Task objective
Skip any image you find and restate the rest of the data word for word.

[Document layout detection data]
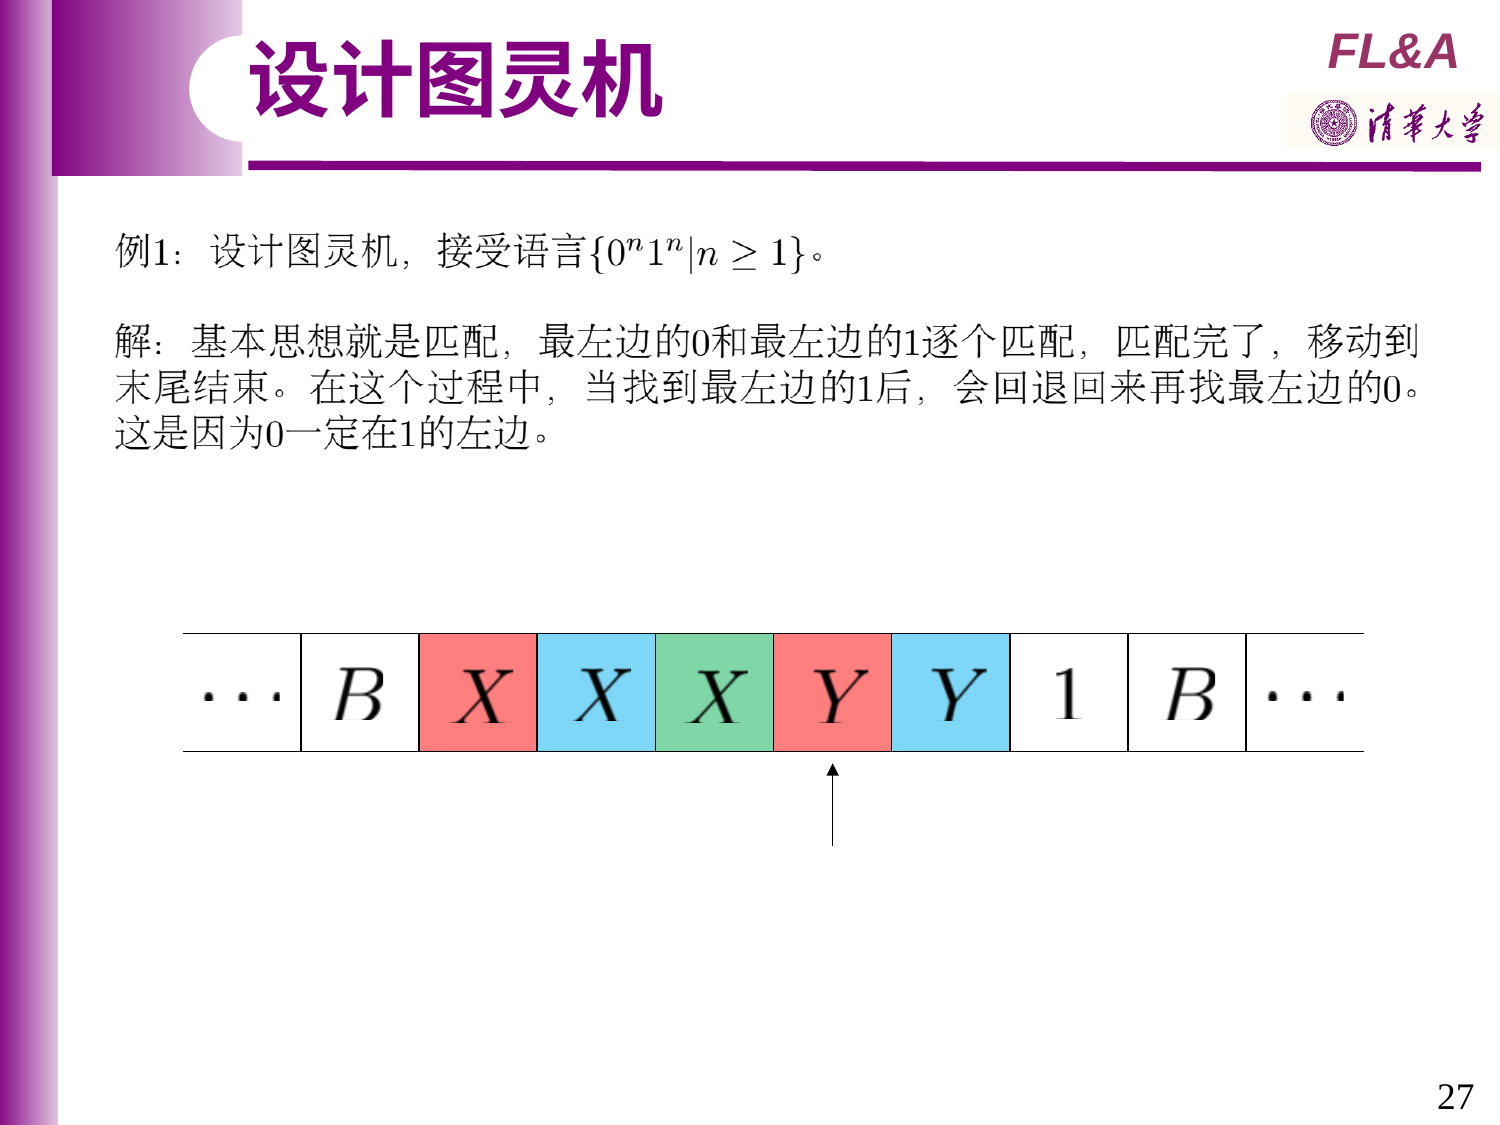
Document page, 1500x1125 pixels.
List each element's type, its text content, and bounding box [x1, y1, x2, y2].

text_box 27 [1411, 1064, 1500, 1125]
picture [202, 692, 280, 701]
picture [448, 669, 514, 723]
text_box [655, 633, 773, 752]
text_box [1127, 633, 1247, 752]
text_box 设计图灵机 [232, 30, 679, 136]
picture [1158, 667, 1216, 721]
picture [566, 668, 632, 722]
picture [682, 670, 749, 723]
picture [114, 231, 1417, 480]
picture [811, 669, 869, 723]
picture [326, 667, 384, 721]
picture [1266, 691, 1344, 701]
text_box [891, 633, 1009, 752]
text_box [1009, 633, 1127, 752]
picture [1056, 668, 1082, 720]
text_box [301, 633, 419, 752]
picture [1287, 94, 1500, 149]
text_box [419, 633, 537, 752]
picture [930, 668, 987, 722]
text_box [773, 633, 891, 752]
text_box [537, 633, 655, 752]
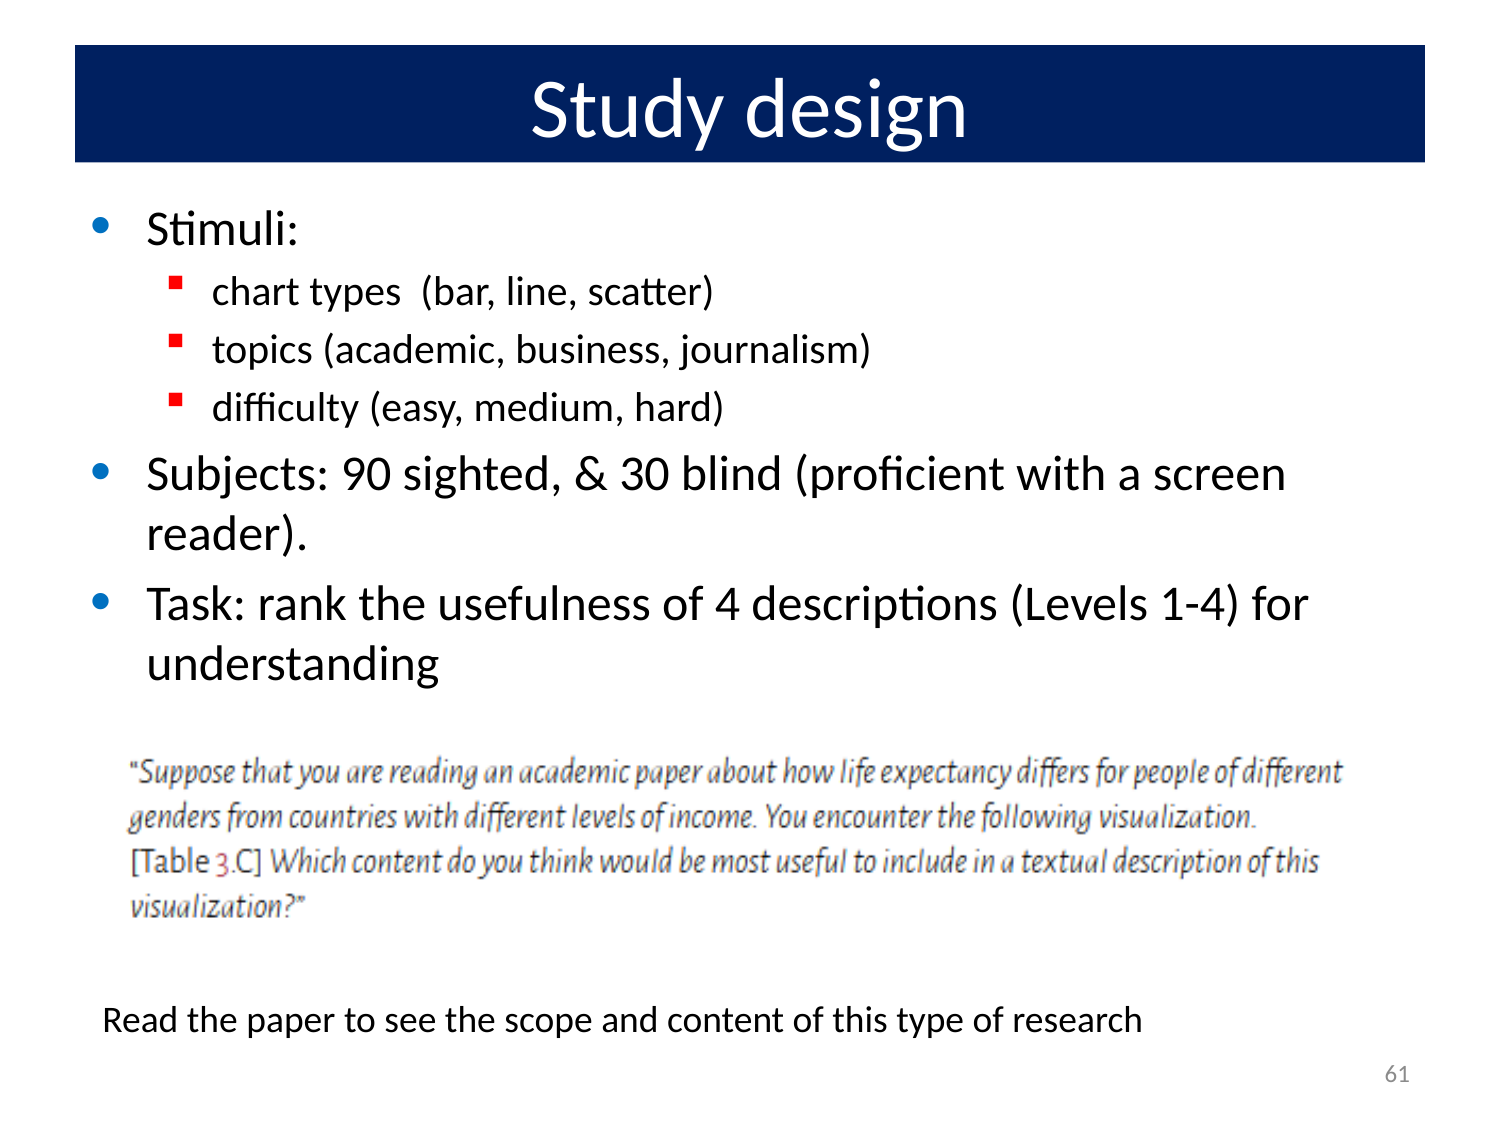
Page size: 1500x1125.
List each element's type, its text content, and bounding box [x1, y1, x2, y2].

Reply to the task
Document page, 1500x1125 pixels.
List each element's type, its text content, and bounding box [x1, y1, x2, y2].

text_box 27 [1411, 1064, 1500, 1125]
picture [202, 692, 280, 701]
picture [448, 669, 514, 723]
text_box [655, 633, 773, 752]
text_box [1127, 633, 1247, 752]
text_box 设计图灵机 [232, 30, 679, 136]
picture [1158, 667, 1216, 721]
picture [566, 668, 632, 722]
picture [682, 670, 749, 723]
picture [114, 231, 1417, 480]
picture [811, 669, 869, 723]
picture [326, 667, 384, 721]
picture [1266, 691, 1344, 701]
text_box [891, 633, 1009, 752]
text_box [1009, 633, 1127, 752]
picture [1056, 668, 1082, 720]
text_box [301, 633, 419, 752]
picture [1287, 94, 1500, 149]
text_box [419, 633, 537, 752]
picture [930, 668, 987, 722]
text_box [773, 633, 891, 752]
text_box [537, 633, 655, 752]
Page size: 1500x1125.
List each element's type, its text content, and bounding box [x1, y1, x2, y2].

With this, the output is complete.